Focussing on cautious and explicit data mining might help these environments to benefit from cost savings and targeted information publishing to the corporate environment as well.
Mythology of big data
Each technology caries in itself the seeds for self destruction - same is true for Hadoop and friends: The code is about to start turning into commodity itself. As a result the real value lies in the data it processes and the knowledge about how to combine existing tools to solve 80% of your data analytics problems.
The myth really lies in the lonely hacker sitting in front of his laptop solving the world's data analysis problems. Instead analytics is all about communication and learning from those who stored and generated the data. Only they are able to tell more on business cases as well as the context of the data. Only domain knowledge can help solve real problems.
In the past data emerged from being the product, into being a by-product, to being an asset in the past decade. Nowadays it is turning into a substrate for developing better applications. There is no need for huge data sets for turning data into a basis for better applications. In the end it boils down to using data to re-vamp your organisation's decisions from being horse trading, gut-check based decisions to scientific, data backed informed decisions.
Amazon - Werner Vogels
For amazon, big data means that storing, collecting, analyzing and processing the data are hard to do. Being able to do so currently is a competitive advantage. In contrast to BI where questions drove the way data was stored and collected today infrastructure is cheap enough to creatively come up with new analytics questions based on available data.
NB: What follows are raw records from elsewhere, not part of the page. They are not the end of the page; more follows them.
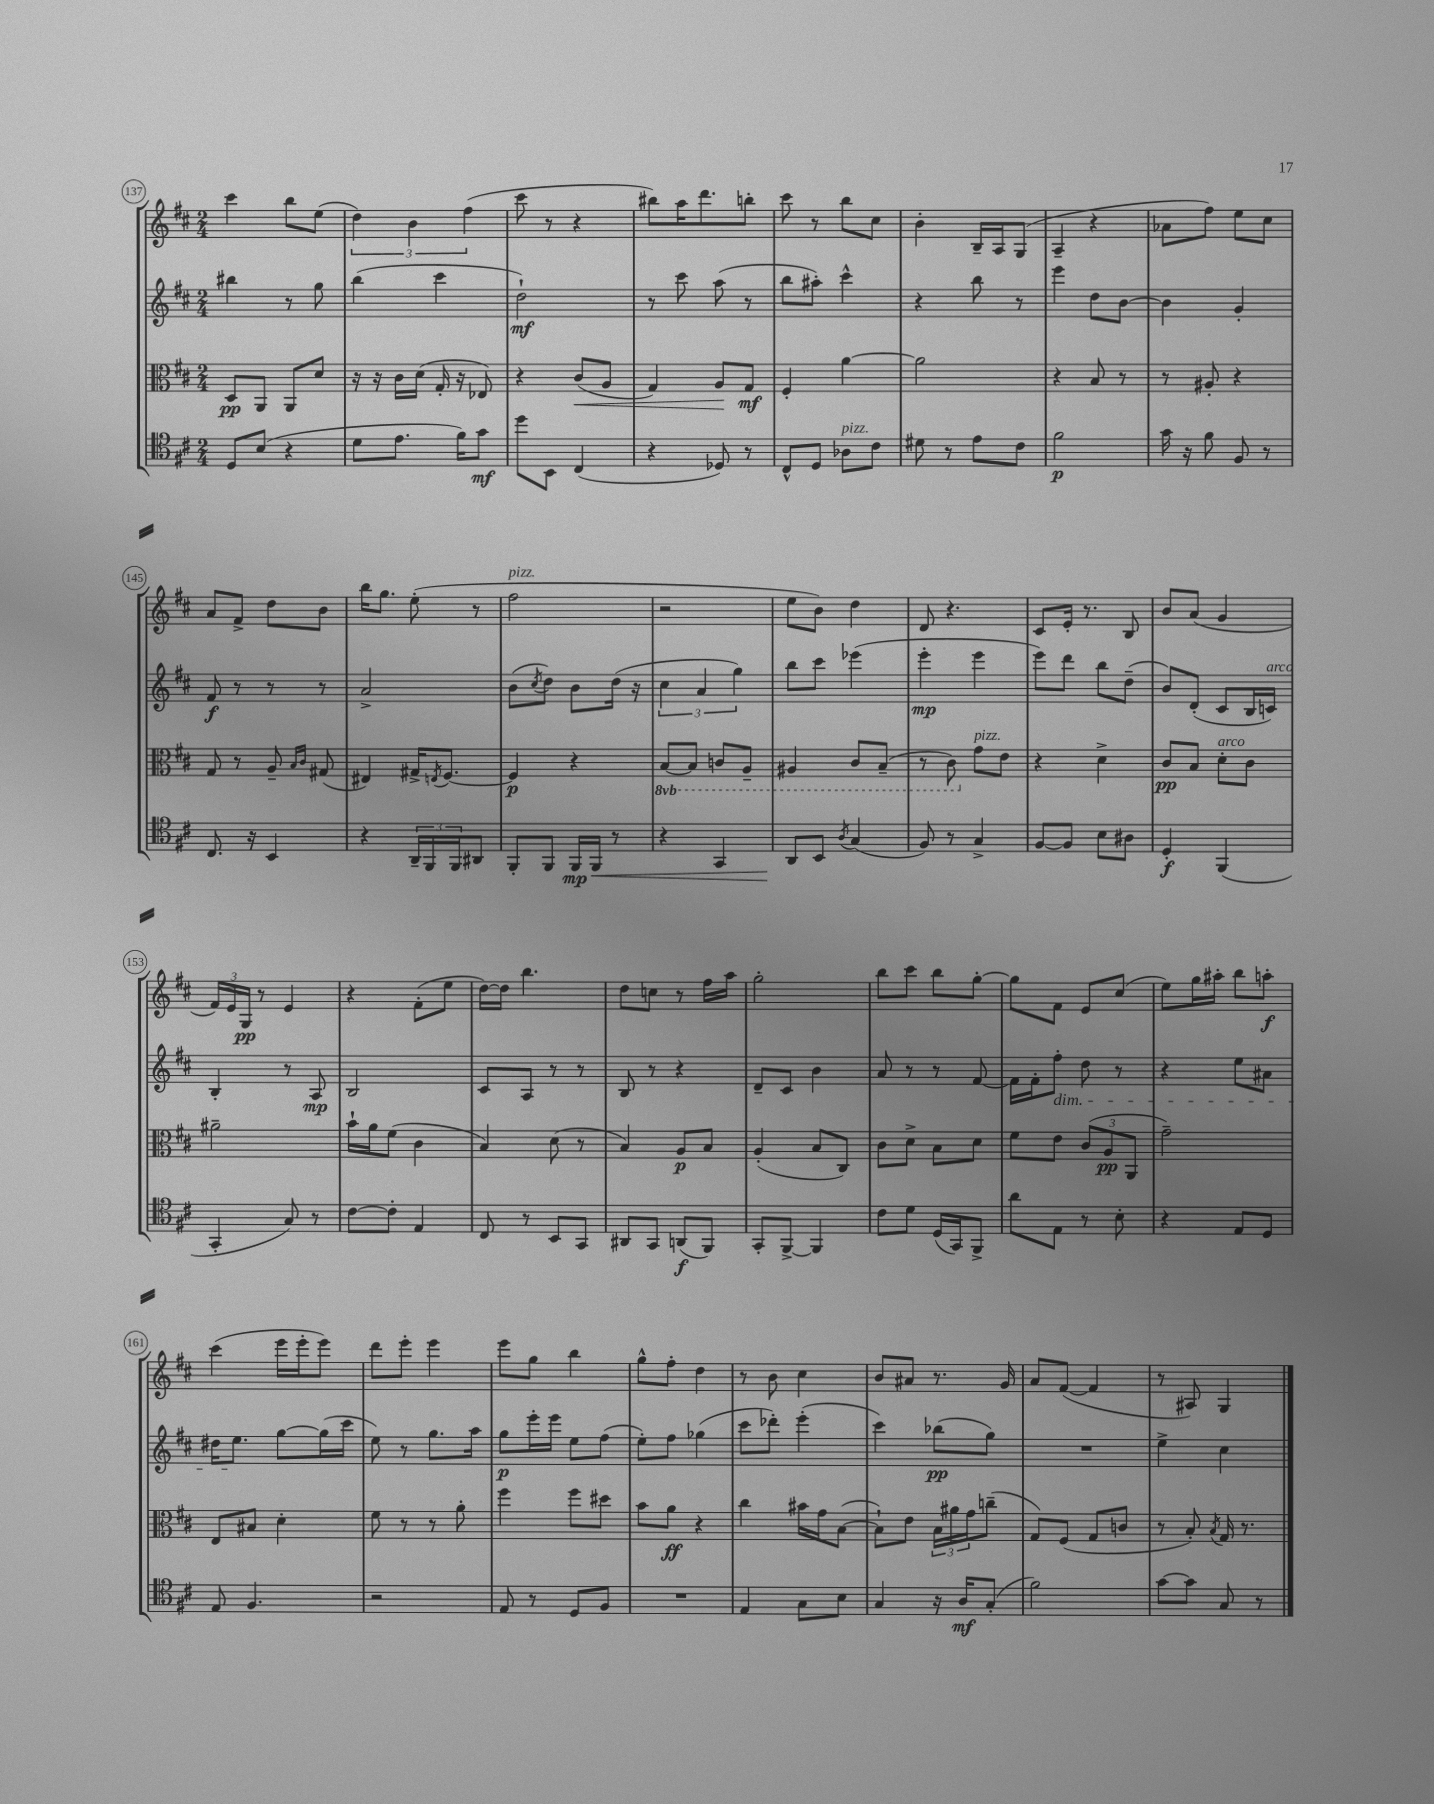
<<
\new StaffGroup <<
\new Staff = "s0" {
    \clef treble \key d \major \numericTimeSignature \time 2/4
    cis'''4 b''8 e''8( |
    \tuplet 3/2 { d''4) b'4 fis''4( } |
    cis'''8 r8 r4 |
    bis''8) a''16 d'''8. b''8-. |
    cis'''8 r8 b''8 cis''8 |
    b'4-. b16-- a16 g8( |
    a4-- r4 |
    aes'8 fis''8) e''8 cis''8 |
    a'8 fis'8-> d''8 b'8 |
    b''16 g''8. e''8-.( r8 |
    fis''2^\markup { \italic "pizz." } |
    r2 |
    e''8 b'8) d''4 |
    d'8 r4. |
    cis'8 e'16-. r8. b8 |
    b'8 a'8( g'4 |
    \tuplet 3/2 { fis'16) e'16 g16\pp } r8 e'4 |
    r4 fis'8-.( e''8 |
    d''16~) d''16 b''4. |
    d''8 c''8 r8 fis''16 a''16 |
    g''2-. |
    b''8 cis'''8 b''8 g''8~-. |
    g''8 fis'8 e'8 cis''8( |
    e''8) g''16 ais''16-. b''8 a''8-.\f |
    cis'''4( e'''16 e'''16-. e'''8) |
    d'''8 e'''8-. e'''4 |
    e'''8 g''8 b''4 |
    g''8-^ fis''8-. d''4 |
    r8 b'8 cis''4 |
    b'8 ais'8 r8. g'16 |
    a'8 fis'8~( fis'4 |
    r8 ais8) g4 \bar "|." |
}
\new Staff = "s1" {
    \clef treble \key d \major \numericTimeSignature \time 2/4
    bis''4 r8 g''8 |
    b''4( cis'''4 |
    d''2-!\mf) |
    r8 cis'''8 a''8( r8 |
    b''8 ais''8-.) cis'''4-^ |
    r4 b''8 r8 |
    e'''4 d''8 b'8~ |
    b'4 g'4-. |
    fis'8\f r8 r8 r8 |
    a'2-> |
    b'8( \acciaccatura { cis''8 } d''8) b'8 d''16( r16 |
    \tuplet 3/2 { cis''4 a'4 g''4) } |
    b''8 cis'''8 ees'''4( |
    e'''4-.\mp e'''4 |
    e'''8) d'''8 b''8 d''8--( |
    b'8) d'8-.( cis'8 b16 c'16^\markup { \italic "arco" }) |
    b4-. r8 a8\mp |
    b2 |
    cis'8 a8 r8 r8 |
    b8 r8 r4 |
    d'8-- cis'8 b'4 |
    a'8 r8 r8 fis'8~ |
    fis'16 fis'16-. fis''8-.\dim d''8 r8 |
    r4 e''8 ais'8 |
    dis''16 e''8.\! g''8~ g''16( cis'''16 |
    e''8) r8 g''8. a''16 |
    g''8\p e'''16-. e'''16 e''8 fis''8( |
    e''8-.) fis''8 ges''4( |
    cis'''8 des'''8-.) e'''4-.( |
    cis'''4) bes''8\pp( g''8) |
    R2 |
    e''4-> cis''4 \bar "|." |
}
\new Staff = "s2" {
    \clef alto \key d \major \numericTimeSignature \time 2/4 \set Staff.ottavationMarkups = #ottavation-simple-ordinals
    d8\pp a,8 a,8 d'8 |
    r16 r16 cis'16 d'16( g16-. r16 ees8) |
    r4 cis'8\<( a8 |
    g4) a8\! g8\mf |
    fis4-. a'4~ |
    a'2 |
    r4 b8 r8 |
    r8 ais8-. r4 |
    g8 r8 a8-- \grace { b16 cis'16 } gis8( |
    eis4) gis16-> \acciaccatura { e8 } fis8.~ |
    fis4\p r4 |
    \ottava #-1 b,8~ b,8 c8 a,8-- |
    ais,4 cis8 b,8--( |
    r8 cis8) \ottava #0 g'8^\markup { \italic "pizz." } e'8 |
    r4 d'4-> |
    cis'8\pp b8 d'8-.^\markup { \italic "arco" } cis'8 |
    ais'2-- |
    b'16-! a'16 fis'8( cis'4 |
    b4) d'8( r8 |
    b4) a8\p b8 |
    a4-.( b8 cis8) |
    cis'8 d'8-> b8 d'8 |
    fis'8 e'8 \tuplet 3/2 { cis'8( a8\pp a,8 } |
    g'2--) |
    e8 bis8 d'4-. |
    fis'8 r8 r8 a'8-. |
    fis''4 fis''8 dis''8 |
    b'8 a'8\ff r4 |
    cis''4 bis'16 g'16 b8~( |
    b8-!) e'8 \tuplet 3/2 { b16 ais'16 g'16 } c''8--( |
    g8) fis8( g8 c'8 |
    r8 b8-.) \acciaccatura { b8 } g16 r8. \bar "|." |
}
\new Staff = "s3" {
    \clef tenor \key d \major \numericTimeSignature \time 2/4
    d8 b8( r4 |
    d'8 e'8. fis'16) g'8\mf |
    d''8 b,8 cis4( |
    r4 des8) r8 |
    cis8-^ d8 aes8^\markup { \italic "pizz." } cis'8 |
    dis'8 r8 e'8 cis'8 |
    fis'2\p |
    g'16 r16 fis'8 fis8 r8 |
    cis8. r16 b,4 |
    r4 \tuplet 3/2 { a,16-- fis,16 fis,16 } ais,8 |
    fis,8-. fis,8 fis,16\mp fis,16\< r8 |
    r4 g,4 |
    a,8\! b,8 \acciaccatura { a8 } g4( |
    fis8) r8 g4-> |
    fis8~ fis8 b8 ais8 |
    d4-.\f fis,4( |
    g,4-. g8) r8 |
    cis'8~ cis'8-. e4 |
    cis8 r8 b,8 g,8 |
    ais,8 g,8 a,8\f( fis,8) |
    g,8-. fis,8~-> fis,4 |
    cis'8 d'8 d16( g,16) fis,8-> |
    a'8 e8 r8 b8-. |
    r4 e8 d8 |
    e8 fis4. |
    r2 |
    e8 r8 d8 fis8 |
    R2 |
    e4 g8 b8 |
    g4 r16 a16\mf g8-.( |
    fis'2) |
    g'8~ g'8 g8 r8 \bar "|." |
}
>>
>>
\layout { \context { \Score currentBarNumber = #137 \override BarNumber.stencil = #(make-stencil-circler 0.1 0.3 ly:text-interface::print) } }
- Collecting data goes from a streaming model to daily imports even to batch imports - never under estimate the bandwidth of FedEx. There even is a FedEx import at Amazon.
- Never under estimate the need for increased storage capacity. Storage on AWS can be increased dynamically.
- When organizing data keep data quality and manual cleansing in mind - there is a mechanical turk offering for that at AWS.
- For Analysis Map Reduce currently is the obvious choice - AWS offeres elastic map reduce for that.
- The trend goes more and more to sharing analysis results via public APIs to enable customers down stream to reuse data and provide added value on top of it.
Microsoft Azure data market place
Microsoft used their keynote to announce the Azure Data Marketplace - a place to make data available for easy use and trading. To deal with data today you have to find it, license it from its original owner - which incurs overhead negotiating licensing terms.
The goal of Microsoft is to provide a one click stop shop for data that provides a unified and discoverable interface to data. They work with providers to ensure cleanup and curation. In turn providers get a marketplace for trading data. It will be possible to visualize data before purchase to avoid buying what you do not know. There is a subscription model that allows for constant updates, has cleared licensing issues. There are consistant APIs to data that can be incorporated by solution partners to provide better integration and analysis support.
At the very end the Heritage health prize was announced - a 3 million data mining competition open for participation starting next April.